How can God fairly judge those who do not get a chance to hear about Jesus?
Is God's judgement in the Old Testament unfair and excessive?
Many of us have grown up being taught that God is good and God loves everyone. Problems begin to arise when we read Bible stories where God is angry, vengeful and kills people.
Take the story of Noah’s ark (Genesis 6-8). The story is usually told emphasising how God saved Noah and his descendants. This same story is also about thousands of people drowning: men, women, even little children. Can you follow a God like that?
What about the story of the exodus where God sends an Angel of death to kill every first born in Egypt (Exodus 11-12)? Would a loving God really do that?
Then there’s the story of Sodom and Gomorrah where God rains down fire and burning sulphur from heaven to completely destroy everyone in those cities (Genesis 19). God did that?
What we can learn from these events, is that within these acts of judgement, God has the ability to show mercy even while he is judging evil deeds. The thoughts of the world are totally and consistently evil (Genesis 6:5) and yet God notices that Noah was blameless. God does not punish Noah unfairly just because everyone else is defying God. Before God destroys Sodom he rescues Lot because God saw that he was righteous (2 Peter 2:7-8). Lot is not punished unfairly because of the sins of Sodom and Gomorrah.
What if God did nothing about the evil in the world? What if he ignored sin because he didn’t want to deal with it? If you were an Israelite who had been enslaved in Egypt would you want God to do nothing? If you were a mother who had her son thrown into the Nile River by order of Pharaoh, would you be asking God to act? Should the sins of the Egyptians go unpunished?
The people of Sodom were wicked. The Bible says: “Sodom’s sins were pride, gluttony, and laziness, while the poor and needy suffered outside her door. She was proud and committed detestable sins, so I wiped her out, as you have seen” (Ezekiel 16:49). Sodom feasted while the poor suffered. If you were the poor outside the door of Sodom would you want God to ignore these sins?
These stories in the Bible tell us that God hates sin and injustice. God heard the cries of the Israelites when they were being mistreated in Egypt (Exodus 3:7). He heard the great outcry from Sodom and Gomorrah (Genesis 18:20-21). He tells the Israelites that if they exploit a widow or an orphan then he will hear the cries of those they oppress just like God heard their cries when they were in Egypt (Exodus 22:23).
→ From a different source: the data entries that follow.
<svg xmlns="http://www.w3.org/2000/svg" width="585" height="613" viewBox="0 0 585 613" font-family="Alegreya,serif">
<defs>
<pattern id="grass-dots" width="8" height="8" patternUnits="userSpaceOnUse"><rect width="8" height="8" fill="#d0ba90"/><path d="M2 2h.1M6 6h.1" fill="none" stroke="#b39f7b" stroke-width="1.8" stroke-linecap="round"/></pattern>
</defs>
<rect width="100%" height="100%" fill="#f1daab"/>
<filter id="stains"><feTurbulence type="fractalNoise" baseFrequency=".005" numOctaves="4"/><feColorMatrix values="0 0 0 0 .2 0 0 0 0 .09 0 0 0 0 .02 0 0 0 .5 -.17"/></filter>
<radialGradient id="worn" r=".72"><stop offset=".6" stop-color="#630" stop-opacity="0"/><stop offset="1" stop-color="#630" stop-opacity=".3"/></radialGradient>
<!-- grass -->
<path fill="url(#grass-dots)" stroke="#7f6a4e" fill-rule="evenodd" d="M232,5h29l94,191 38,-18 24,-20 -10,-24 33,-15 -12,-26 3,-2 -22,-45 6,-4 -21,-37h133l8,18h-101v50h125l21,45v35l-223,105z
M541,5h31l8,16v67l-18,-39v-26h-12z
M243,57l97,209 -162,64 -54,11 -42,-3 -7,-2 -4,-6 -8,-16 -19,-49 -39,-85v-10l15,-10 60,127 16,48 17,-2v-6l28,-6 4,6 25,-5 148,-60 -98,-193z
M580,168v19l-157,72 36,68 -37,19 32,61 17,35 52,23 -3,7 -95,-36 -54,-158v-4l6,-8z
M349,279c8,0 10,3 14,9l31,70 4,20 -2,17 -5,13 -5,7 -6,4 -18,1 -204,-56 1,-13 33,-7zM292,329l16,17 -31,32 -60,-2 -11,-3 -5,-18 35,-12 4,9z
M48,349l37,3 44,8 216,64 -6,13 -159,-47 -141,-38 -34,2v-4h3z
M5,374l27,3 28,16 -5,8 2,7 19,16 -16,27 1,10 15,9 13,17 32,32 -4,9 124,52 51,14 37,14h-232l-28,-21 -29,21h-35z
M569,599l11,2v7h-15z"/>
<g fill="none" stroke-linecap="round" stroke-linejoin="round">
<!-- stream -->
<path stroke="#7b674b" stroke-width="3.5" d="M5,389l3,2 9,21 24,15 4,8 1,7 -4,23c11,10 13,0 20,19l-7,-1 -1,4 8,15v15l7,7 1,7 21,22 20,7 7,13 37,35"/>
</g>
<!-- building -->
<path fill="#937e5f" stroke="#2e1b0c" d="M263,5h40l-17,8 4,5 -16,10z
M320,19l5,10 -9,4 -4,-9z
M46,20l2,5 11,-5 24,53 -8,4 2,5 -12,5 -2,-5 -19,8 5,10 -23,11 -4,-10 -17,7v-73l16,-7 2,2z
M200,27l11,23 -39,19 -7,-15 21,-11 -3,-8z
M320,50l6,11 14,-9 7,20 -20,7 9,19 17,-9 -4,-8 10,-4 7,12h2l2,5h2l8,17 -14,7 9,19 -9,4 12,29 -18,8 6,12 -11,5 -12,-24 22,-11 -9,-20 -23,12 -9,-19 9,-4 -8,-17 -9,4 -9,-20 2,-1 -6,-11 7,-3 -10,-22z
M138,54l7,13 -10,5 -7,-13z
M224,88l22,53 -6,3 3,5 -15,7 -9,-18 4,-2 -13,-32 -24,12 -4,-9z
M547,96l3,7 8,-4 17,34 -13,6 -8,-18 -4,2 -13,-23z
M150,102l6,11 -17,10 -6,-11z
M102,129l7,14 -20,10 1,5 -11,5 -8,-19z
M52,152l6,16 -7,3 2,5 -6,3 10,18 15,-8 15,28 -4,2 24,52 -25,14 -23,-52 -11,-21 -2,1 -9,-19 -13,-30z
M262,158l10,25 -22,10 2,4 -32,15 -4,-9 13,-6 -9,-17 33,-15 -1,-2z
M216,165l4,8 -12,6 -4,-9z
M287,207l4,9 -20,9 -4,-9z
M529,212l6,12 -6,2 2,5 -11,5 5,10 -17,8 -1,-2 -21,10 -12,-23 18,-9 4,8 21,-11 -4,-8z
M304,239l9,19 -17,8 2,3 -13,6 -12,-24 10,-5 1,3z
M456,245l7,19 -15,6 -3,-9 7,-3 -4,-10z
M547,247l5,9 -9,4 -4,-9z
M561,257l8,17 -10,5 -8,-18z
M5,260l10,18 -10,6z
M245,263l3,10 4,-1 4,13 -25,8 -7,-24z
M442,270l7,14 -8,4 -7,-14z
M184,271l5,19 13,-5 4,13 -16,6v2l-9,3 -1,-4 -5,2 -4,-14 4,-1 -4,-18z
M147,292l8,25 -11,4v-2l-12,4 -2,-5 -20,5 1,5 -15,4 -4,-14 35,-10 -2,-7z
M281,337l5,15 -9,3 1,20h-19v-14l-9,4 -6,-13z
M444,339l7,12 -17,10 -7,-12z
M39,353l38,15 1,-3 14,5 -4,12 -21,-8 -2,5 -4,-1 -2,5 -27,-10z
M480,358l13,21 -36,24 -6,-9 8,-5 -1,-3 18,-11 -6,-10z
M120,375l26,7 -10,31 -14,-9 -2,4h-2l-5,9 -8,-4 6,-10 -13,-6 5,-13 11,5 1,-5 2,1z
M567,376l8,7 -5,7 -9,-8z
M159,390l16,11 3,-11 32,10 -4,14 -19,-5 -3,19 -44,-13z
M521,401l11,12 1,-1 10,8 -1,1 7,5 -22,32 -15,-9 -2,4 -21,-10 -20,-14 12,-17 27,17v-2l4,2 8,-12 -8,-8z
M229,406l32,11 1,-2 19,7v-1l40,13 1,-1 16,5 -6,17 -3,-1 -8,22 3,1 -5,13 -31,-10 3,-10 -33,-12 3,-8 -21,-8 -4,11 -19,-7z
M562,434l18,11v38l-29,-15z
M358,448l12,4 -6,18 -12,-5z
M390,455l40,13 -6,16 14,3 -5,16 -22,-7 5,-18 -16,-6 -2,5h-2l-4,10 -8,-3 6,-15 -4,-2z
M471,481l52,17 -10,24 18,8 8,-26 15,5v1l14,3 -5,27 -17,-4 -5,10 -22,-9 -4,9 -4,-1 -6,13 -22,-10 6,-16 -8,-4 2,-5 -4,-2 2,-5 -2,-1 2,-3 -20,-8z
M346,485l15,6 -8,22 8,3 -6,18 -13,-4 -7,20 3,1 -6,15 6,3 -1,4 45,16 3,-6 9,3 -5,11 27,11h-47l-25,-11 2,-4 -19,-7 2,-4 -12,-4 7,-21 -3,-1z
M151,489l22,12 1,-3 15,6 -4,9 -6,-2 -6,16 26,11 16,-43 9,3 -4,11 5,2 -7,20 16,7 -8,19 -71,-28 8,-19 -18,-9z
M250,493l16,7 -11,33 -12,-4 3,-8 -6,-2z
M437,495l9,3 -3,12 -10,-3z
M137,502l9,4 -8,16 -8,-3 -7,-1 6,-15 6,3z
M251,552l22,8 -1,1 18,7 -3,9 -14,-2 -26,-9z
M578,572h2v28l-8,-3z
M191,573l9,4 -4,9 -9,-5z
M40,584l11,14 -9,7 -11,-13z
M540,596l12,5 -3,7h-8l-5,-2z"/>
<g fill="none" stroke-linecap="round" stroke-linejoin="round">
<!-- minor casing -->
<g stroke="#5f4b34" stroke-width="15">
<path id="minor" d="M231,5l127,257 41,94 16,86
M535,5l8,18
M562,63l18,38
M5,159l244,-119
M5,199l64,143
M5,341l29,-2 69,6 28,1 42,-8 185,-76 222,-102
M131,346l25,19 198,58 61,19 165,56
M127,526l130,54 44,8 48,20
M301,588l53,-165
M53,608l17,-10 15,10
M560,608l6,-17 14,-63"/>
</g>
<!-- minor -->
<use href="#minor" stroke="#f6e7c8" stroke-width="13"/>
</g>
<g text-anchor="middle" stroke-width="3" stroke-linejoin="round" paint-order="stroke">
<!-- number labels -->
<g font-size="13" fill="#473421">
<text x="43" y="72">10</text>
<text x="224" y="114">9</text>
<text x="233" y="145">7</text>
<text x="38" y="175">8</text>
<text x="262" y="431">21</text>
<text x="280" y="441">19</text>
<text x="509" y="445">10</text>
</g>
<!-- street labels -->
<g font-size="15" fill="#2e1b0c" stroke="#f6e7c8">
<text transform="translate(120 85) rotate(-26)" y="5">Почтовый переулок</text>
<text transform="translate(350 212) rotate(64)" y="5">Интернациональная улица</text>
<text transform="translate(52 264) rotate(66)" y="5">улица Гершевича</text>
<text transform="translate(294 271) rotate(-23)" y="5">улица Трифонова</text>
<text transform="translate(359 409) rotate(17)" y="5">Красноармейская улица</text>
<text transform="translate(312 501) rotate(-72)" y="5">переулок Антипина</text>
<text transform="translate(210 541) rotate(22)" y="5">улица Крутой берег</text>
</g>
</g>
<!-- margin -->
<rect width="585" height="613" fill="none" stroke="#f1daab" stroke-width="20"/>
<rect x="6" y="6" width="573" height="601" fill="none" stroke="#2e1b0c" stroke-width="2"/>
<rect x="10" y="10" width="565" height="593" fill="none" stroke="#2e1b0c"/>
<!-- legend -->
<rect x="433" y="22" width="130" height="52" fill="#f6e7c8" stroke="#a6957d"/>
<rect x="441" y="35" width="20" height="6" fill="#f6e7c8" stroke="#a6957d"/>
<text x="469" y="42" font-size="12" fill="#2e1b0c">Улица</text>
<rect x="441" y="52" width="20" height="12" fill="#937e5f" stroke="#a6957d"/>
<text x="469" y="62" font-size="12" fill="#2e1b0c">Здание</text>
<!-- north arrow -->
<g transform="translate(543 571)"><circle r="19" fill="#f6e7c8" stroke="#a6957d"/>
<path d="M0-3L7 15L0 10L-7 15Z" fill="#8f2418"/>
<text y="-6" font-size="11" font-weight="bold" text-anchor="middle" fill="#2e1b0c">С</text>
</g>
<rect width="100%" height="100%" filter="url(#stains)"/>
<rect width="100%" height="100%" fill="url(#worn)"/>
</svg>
Still sometimes it seems to us that God isn’t good and we wouldn’t do things the way God would. But before you put on your judge's wig and start deciding whether God’s actions are good or bad, consider if you are qualified to judge God. We haven’t been righteous for a single week and yet we are ready drag God into court and put him on trial. Before we ask whether we would have made the same judgements God made, perhaps we should also ask ourselves whether we are prepared to give our only son to die for the wrongdoing of all humanity. God did that.